» **Task description**: Nothing in the listing may be skipped; repeat it all exactly.

----

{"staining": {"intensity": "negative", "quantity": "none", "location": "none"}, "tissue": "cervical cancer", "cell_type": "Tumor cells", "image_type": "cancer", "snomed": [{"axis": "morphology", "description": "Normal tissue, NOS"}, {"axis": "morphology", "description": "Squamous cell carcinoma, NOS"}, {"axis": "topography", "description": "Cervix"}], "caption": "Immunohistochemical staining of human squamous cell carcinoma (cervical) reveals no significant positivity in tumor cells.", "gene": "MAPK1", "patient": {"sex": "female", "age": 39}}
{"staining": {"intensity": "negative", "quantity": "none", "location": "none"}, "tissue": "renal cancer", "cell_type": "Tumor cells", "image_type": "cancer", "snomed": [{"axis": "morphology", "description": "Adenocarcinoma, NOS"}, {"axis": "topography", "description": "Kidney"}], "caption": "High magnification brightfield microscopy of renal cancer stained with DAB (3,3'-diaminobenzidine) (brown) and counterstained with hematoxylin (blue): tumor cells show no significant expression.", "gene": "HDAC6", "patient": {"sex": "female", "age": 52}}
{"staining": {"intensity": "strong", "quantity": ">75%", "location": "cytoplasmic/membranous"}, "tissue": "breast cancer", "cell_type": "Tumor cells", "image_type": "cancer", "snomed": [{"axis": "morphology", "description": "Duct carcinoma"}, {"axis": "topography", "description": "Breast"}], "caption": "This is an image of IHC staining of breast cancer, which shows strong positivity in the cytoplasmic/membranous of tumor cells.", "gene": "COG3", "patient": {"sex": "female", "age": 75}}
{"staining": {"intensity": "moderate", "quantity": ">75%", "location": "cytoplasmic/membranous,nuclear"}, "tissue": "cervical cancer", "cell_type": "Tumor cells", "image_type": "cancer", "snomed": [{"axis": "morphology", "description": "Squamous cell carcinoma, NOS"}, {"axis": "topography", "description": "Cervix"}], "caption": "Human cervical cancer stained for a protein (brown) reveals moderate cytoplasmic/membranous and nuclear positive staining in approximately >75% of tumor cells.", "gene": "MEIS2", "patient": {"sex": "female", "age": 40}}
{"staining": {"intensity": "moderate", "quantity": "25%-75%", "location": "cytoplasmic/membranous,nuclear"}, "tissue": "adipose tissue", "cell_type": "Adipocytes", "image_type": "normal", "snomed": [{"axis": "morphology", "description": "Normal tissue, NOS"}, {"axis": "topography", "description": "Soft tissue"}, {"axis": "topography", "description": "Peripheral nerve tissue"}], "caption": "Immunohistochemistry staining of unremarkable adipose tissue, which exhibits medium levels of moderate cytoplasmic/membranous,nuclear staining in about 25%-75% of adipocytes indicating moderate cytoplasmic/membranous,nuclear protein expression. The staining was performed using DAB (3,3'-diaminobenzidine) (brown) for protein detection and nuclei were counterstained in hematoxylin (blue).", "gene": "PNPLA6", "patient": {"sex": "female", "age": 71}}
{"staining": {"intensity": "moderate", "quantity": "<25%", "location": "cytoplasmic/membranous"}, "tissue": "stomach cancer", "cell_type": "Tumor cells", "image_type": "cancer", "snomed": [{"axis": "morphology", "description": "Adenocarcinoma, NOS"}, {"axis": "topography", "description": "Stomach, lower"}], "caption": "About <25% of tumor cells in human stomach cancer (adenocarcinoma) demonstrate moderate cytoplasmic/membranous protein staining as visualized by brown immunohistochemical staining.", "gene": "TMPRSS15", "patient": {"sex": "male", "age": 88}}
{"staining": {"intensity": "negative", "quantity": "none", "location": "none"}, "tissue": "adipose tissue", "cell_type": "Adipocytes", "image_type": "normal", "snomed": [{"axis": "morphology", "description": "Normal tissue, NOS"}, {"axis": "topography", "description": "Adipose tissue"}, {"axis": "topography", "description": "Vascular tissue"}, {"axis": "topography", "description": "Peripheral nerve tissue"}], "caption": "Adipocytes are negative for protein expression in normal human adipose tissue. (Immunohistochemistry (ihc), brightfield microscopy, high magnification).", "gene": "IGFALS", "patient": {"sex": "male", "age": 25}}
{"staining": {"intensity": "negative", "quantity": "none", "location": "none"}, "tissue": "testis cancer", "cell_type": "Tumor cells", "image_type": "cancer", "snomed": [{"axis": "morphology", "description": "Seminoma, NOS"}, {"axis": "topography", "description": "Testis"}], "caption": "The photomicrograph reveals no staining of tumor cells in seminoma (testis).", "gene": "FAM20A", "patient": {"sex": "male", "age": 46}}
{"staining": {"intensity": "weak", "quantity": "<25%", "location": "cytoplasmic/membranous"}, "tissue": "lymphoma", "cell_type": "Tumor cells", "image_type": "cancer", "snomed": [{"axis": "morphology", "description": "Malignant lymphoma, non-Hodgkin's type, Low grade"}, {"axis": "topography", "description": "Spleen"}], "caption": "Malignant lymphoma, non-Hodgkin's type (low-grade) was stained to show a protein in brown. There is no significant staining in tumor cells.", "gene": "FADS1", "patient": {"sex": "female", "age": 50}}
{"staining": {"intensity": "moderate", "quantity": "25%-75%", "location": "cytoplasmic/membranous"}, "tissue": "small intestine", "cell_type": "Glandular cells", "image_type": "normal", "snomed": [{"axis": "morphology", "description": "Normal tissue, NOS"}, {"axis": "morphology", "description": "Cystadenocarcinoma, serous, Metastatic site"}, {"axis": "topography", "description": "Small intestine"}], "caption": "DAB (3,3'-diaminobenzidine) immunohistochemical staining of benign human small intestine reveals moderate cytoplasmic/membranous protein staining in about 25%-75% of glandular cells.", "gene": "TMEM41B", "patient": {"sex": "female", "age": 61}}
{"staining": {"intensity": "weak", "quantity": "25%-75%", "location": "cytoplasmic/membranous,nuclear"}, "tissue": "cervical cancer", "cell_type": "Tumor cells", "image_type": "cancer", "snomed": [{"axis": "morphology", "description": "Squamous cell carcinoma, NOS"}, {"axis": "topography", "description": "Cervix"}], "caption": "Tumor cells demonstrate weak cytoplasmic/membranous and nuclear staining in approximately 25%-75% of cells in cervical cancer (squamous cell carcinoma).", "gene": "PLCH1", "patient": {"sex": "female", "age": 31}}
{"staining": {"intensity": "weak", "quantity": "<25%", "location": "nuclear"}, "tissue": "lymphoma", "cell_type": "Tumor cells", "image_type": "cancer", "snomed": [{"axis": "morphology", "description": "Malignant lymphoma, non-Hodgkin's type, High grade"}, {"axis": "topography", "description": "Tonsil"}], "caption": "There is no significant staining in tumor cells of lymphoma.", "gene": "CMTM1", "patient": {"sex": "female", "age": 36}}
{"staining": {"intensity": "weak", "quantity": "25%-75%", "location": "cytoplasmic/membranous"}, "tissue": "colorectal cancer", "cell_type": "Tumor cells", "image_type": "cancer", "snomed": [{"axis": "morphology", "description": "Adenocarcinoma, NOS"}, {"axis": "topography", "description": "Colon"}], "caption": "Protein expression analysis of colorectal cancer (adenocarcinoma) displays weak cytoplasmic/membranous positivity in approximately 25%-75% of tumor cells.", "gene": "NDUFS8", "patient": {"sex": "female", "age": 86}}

----

» **Answer box**:
{"staining": {"intensity": "negative", "quantity": "none", "location": "none"}, "tissue": "cervical cancer", "cell_type": "Tumor cells", "image_type": "cancer", "snomed": [{"axis": "morphology", "description": "Normal tissue, NOS"}, {"axis": "morphology", "description": "Squamous cell carcinoma, NOS"}, {"axis": "topography", "description": "Cervix"}], "caption": "Immunohistochemical staining of human squamous cell carcinoma (cervical) reveals no significant positivity in tumor cells.", "gene": "MAPK1", "patient": {"sex": "female", "age": 39}}
{"staining": {"intensity": "negative", "quantity": "none", "location": "none"}, "tissue": "renal cancer", "cell_type": "Tumor cells", "image_type": "cancer", "snomed": [{"axis": "morphology", "description": "Adenocarcinoma, NOS"}, {"axis": "topography", "description": "Kidney"}], "caption": "High magnification brightfield microscopy of renal cancer stained with DAB (3,3'-diaminobenzidine) (brown) and counterstained with hematoxylin (blue): tumor cells show no significant expression.", "gene": "HDAC6", "patient": {"sex": "female", "age": 52}}
{"staining": {"intensity": "strong", "quantity": ">75%", "location": "cytoplasmic/membranous"}, "tissue": "breast cancer", "cell_type": "Tumor cells", "image_type": "cancer", "snomed": [{"axis": "morphology", "description": "Duct carcinoma"}, {"axis": "topography", "description": "Breast"}], "caption": "This is an image of IHC staining of breast cancer, which shows strong positivity in the cytoplasmic/membranous of tumor cells.", "gene": "COG3", "patient": {"sex": "female", "age": 75}}
{"staining": {"intensity": "moderate", "quantity": ">75%", "location": "cytoplasmic/membranous,nuclear"}, "tissue": "cervical cancer", "cell_type": "Tumor cells", "image_type": "cancer", "snomed": [{"axis": "morphology", "description": "Squamous cell carcinoma, NOS"}, {"axis": "topography", "description": "Cervix"}], "caption": "Human cervical cancer stained for a protein (brown) reveals moderate cytoplasmic/membranous and nuclear positive staining in approximately >75% of tumor cells.", "gene": "MEIS2", "patient": {"sex": "female", "age": 40}}
{"staining": {"intensity": "moderate", "quantity": "25%-75%", "location": "cytoplasmic/membranous,nuclear"}, "tissue": "adipose tissue", "cell_type": "Adipocytes", "image_type": "normal", "snomed": [{"axis": "morphology", "description": "Normal tissue, NOS"}, {"axis": "topography", "description": "Soft tissue"}, {"axis": "topography", "description": "Peripheral nerve tissue"}], "caption": "Immunohistochemistry staining of unremarkable adipose tissue, which exhibits medium levels of moderate cytoplasmic/membranous,nuclear staining in about 25%-75% of adipocytes indicating moderate cytoplasmic/membranous,nuclear protein expression. The staining was performed using DAB (3,3'-diaminobenzidine) (brown) for protein detection and nuclei were counterstained in hematoxylin (blue).", "gene": "PNPLA6", "patient": {"sex": "female", "age": 71}}
{"staining": {"intensity": "moderate", "quantity": "<25%", "location": "cytoplasmic/membranous"}, "tissue": "stomach cancer", "cell_type": "Tumor cells", "image_type": "cancer", "snomed": [{"axis": "morphology", "description": "Adenocarcinoma, NOS"}, {"axis": "topography", "description": "Stomach, lower"}], "caption": "About <25% of tumor cells in human stomach cancer (adenocarcinoma) demonstrate moderate cytoplasmic/membranous protein staining as visualized by brown immunohistochemical staining.", "gene": "TMPRSS15", "patient": {"sex": "male", "age": 88}}
{"staining": {"intensity": "negative", "quantity": "none", "location": "none"}, "tissue": "adipose tissue", "cell_type": "Adipocytes", "image_type": "normal", "snomed": [{"axis": "morphology", "description": "Normal tissue, NOS"}, {"axis": "topography", "description": "Adipose tissue"}, {"axis": "topography", "description": "Vascular tissue"}, {"axis": "topography", "description": "Peripheral nerve tissue"}], "caption": "Adipocytes are negative for protein expression in normal human adipose tissue. (Immunohistochemistry (ihc), brightfield microscopy, high magnification).", "gene": "IGFALS", "patient": {"sex": "male", "age": 25}}
{"staining": {"intensity": "negative", "quantity": "none", "location": "none"}, "tissue": "testis cancer", "cell_type": "Tumor cells", "image_type": "cancer", "snomed": [{"axis": "morphology", "description": "Seminoma, NOS"}, {"axis": "topography", "description": "Testis"}], "caption": "The photomicrograph reveals no staining of tumor cells in seminoma (testis).", "gene": "FAM20A", "patient": {"sex": "male", "age": 46}}
{"staining": {"intensity": "weak", "quantity": "<25%", "location": "cytoplasmic/membranous"}, "tissue": "lymphoma", "cell_type": "Tumor cells", "image_type": "cancer", "snomed": [{"axis": "morphology", "description": "Malignant lymphoma, non-Hodgkin's type, Low grade"}, {"axis": "topography", "description": "Spleen"}], "caption": "Malignant lymphoma, non-Hodgkin's type (low-grade) was stained to show a protein in brown. There is no significant staining in tumor cells.", "gene": "FADS1", "patient": {"sex": "female", "age": 50}}
{"staining": {"intensity": "moderate", "quantity": "25%-75%", "location": "cytoplasmic/membranous"}, "tissue": "small intestine", "cell_type": "Glandular cells", "image_type": "normal", "snomed": [{"axis": "morphology", "description": "Normal tissue, NOS"}, {"axis": "morphology", "description": "Cystadenocarcinoma, serous, Metastatic site"}, {"axis": "topography", "description": "Small intestine"}], "caption": "DAB (3,3'-diaminobenzidine) immunohistochemical staining of benign human small intestine reveals moderate cytoplasmic/membranous protein staining in about 25%-75% of glandular cells.", "gene": "TMEM41B", "patient": {"sex": "female", "age": 61}}
{"staining": {"intensity": "weak", "quantity": "25%-75%", "location": "cytoplasmic/membranous,nuclear"}, "tissue": "cervical cancer", "cell_type": "Tumor cells", "image_type": "cancer", "snomed": [{"axis": "morphology", "description": "Squamous cell carcinoma, NOS"}, {"axis": "topography", "description": "Cervix"}], "caption": "Tumor cells demonstrate weak cytoplasmic/membranous and nuclear staining in approximately 25%-75% of cells in cervical cancer (squamous cell carcinoma).", "gene": "PLCH1", "patient": {"sex": "female", "age": 31}}
{"staining": {"intensity": "weak", "quantity": "<25%", "location": "nuclear"}, "tissue": "lymphoma", "cell_type": "Tumor cells", "image_type": "cancer", "snomed": [{"axis": "morphology", "description": "Malignant lymphoma, non-Hodgkin's type, High grade"}, {"axis": "topography", "description": "Tonsil"}], "caption": "There is no significant staining in tumor cells of lymphoma.", "gene": "CMTM1", "patient": {"sex": "female", "age": 36}}
{"staining": {"intensity": "weak", "quantity": "25%-75%", "location": "cytoplasmic/membranous"}, "tissue": "colorectal cancer", "cell_type": "Tumor cells", "image_type": "cancer", "snomed": [{"axis": "morphology", "description": "Adenocarcinoma, NOS"}, {"axis": "topography", "description": "Colon"}], "caption": "Protein expression analysis of colorectal cancer (adenocarcinoma) displays weak cytoplasmic/membranous positivity in approximately 25%-75% of tumor cells.", "gene": "NDUFS8", "patient": {"sex": "female", "age": 86}}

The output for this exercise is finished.